Baseball Determinism

PECOTA's projected 2008 standings are out, and over at BBTF they're discussing the results.

(I'm just going to mention here that it looks like the PECOTA depth charts include some players accruing substantial playing time for the wrong teams, such as Steve Trachsel and Morgan Ensberg. That may be affecting the results. Moving on...)

The guys at BBTF are normally very good at baseball analysis, but most of them are missing the point in this thread. First, they start on an unnecessary tangent about whether last year's Yankees would have won the AL East or the World Series under a number of hypothetical scenarios. The answer: we don't know. Maybe they would have had a 35% chance at winning the World Series if they had advanced to face the Red Sox in the ALCS, but we can't say that it would happen for certain. If it was that easy, the pundits at ESPN--who are so sure what will happen ahead of time--would never have to work again, because the gambling winnings would constantly flow in.

But my main bone of contention is with the notion that the outcome of this year's AL East race will be a test of various projection systems. Obviously, all the projections have the Rays and Blue Jays battling it out...for third place. The Yankees and Red Sox are separated by only a few games in each projection, with most having New York on top.

Let's say your projections have New York beating Boston, 94 wins to 93, while another person says Boston will triumph by one game. If Boston actually wins the division, does this prove that the other guy did a better job than you? Certainly not. When it comes to such small margins, the results are dominated by variance. In fact, even if you KNOW that New York is a 94-win team and Boston is a 93-win team, the Yankees will only come out on top 54.4% of the time! With a sample size of one, this is practically a coin flip, and I rarely say that someone else is smarter than me because I lose a coin toss to him.

I highly recommend this piece on randomness in MLB standings. Even if you know a team is "supposed" to win 94 games, 15% of the time they will still finish with 87 or fewer wins. Another 15% of the time, they'll win 101 or more.

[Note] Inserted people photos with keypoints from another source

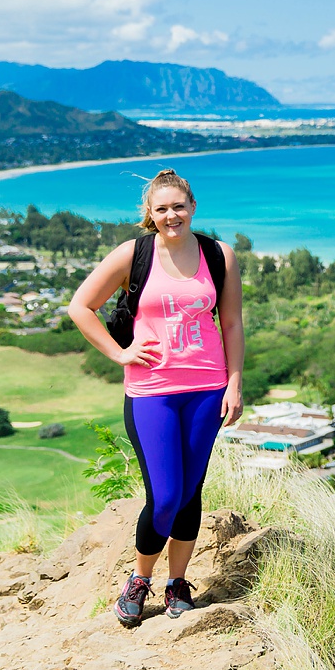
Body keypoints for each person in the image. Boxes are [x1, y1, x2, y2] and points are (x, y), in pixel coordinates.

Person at [69, 169, 244, 626]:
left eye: (179, 207)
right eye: (162, 208)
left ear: (193, 207)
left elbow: (232, 323)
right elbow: (80, 307)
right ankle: (139, 579)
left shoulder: (217, 254)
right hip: (152, 391)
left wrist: (235, 384)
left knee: (189, 493)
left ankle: (177, 583)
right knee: (164, 496)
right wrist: (119, 353)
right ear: (150, 213)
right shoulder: (134, 254)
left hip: (207, 388)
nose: (172, 215)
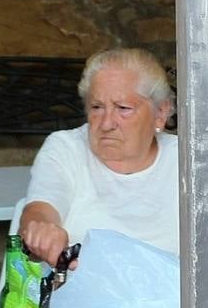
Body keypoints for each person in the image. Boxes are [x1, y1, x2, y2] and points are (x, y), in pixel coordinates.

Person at [18, 47, 178, 264]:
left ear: (160, 113)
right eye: (96, 107)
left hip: (172, 296)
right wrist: (41, 230)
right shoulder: (66, 148)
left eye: (123, 108)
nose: (106, 123)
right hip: (83, 293)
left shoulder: (186, 160)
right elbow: (41, 209)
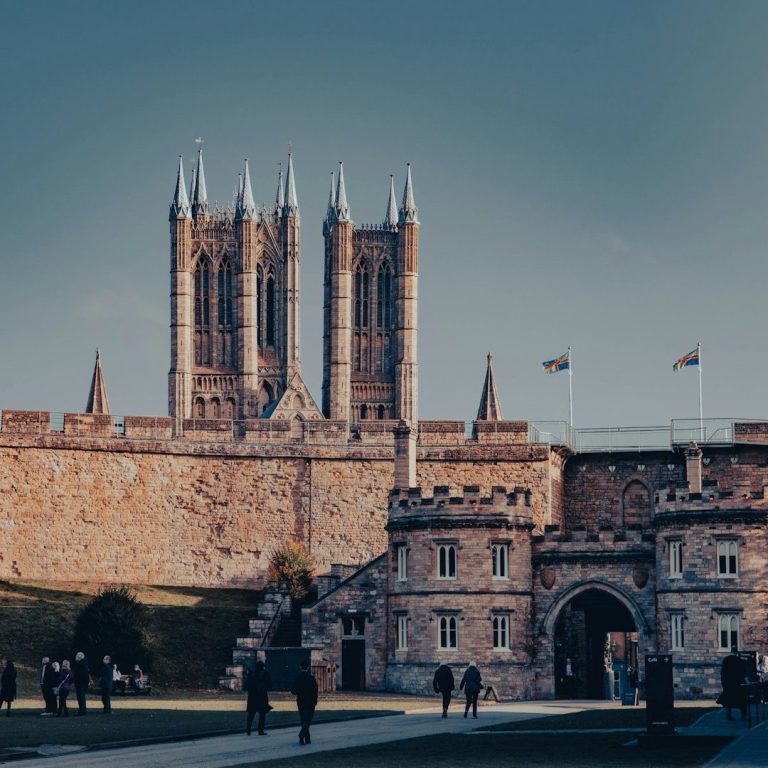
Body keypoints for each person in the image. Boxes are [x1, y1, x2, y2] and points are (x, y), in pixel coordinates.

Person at [290, 659, 318, 745]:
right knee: (308, 720)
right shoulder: (311, 679)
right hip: (310, 701)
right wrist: (315, 701)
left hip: (301, 700)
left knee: (303, 720)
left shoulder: (297, 678)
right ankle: (302, 735)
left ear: (300, 667)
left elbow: (293, 691)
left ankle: (305, 739)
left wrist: (299, 691)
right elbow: (315, 690)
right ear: (308, 667)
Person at [244, 660, 273, 736]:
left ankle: (248, 730)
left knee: (251, 714)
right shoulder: (265, 673)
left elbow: (247, 685)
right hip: (262, 696)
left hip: (252, 696)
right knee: (262, 714)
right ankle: (260, 730)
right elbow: (269, 685)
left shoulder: (251, 673)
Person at [719, 646, 747, 721]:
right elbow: (743, 673)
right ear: (737, 652)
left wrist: (724, 683)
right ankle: (743, 715)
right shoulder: (739, 660)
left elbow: (723, 673)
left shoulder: (726, 660)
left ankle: (729, 715)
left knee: (729, 700)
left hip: (728, 683)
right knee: (741, 699)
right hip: (737, 683)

Remember, this assumes you know the exact talent level of each team. In real life, you have injuries, trades, call-ups, send-downs, and uncertain projections; all of these serve to increase the level of uncertainty. I very much doubt that anyone can consistently project the MLB standings with a standard deviation of under 8 games.

This doesn't mean you can't that argue some projections are better than others. When the White Sox hit PECOTA's 2007 projection of 72 wins on the nose--versus a Vegas over/under line of 89.5--it was extremely unlikely that this happened by chance alone. This alone doesn't prove PECOTA is a better judge of the standings than Vegas, but it's certainly a strong data point in favor of that notion.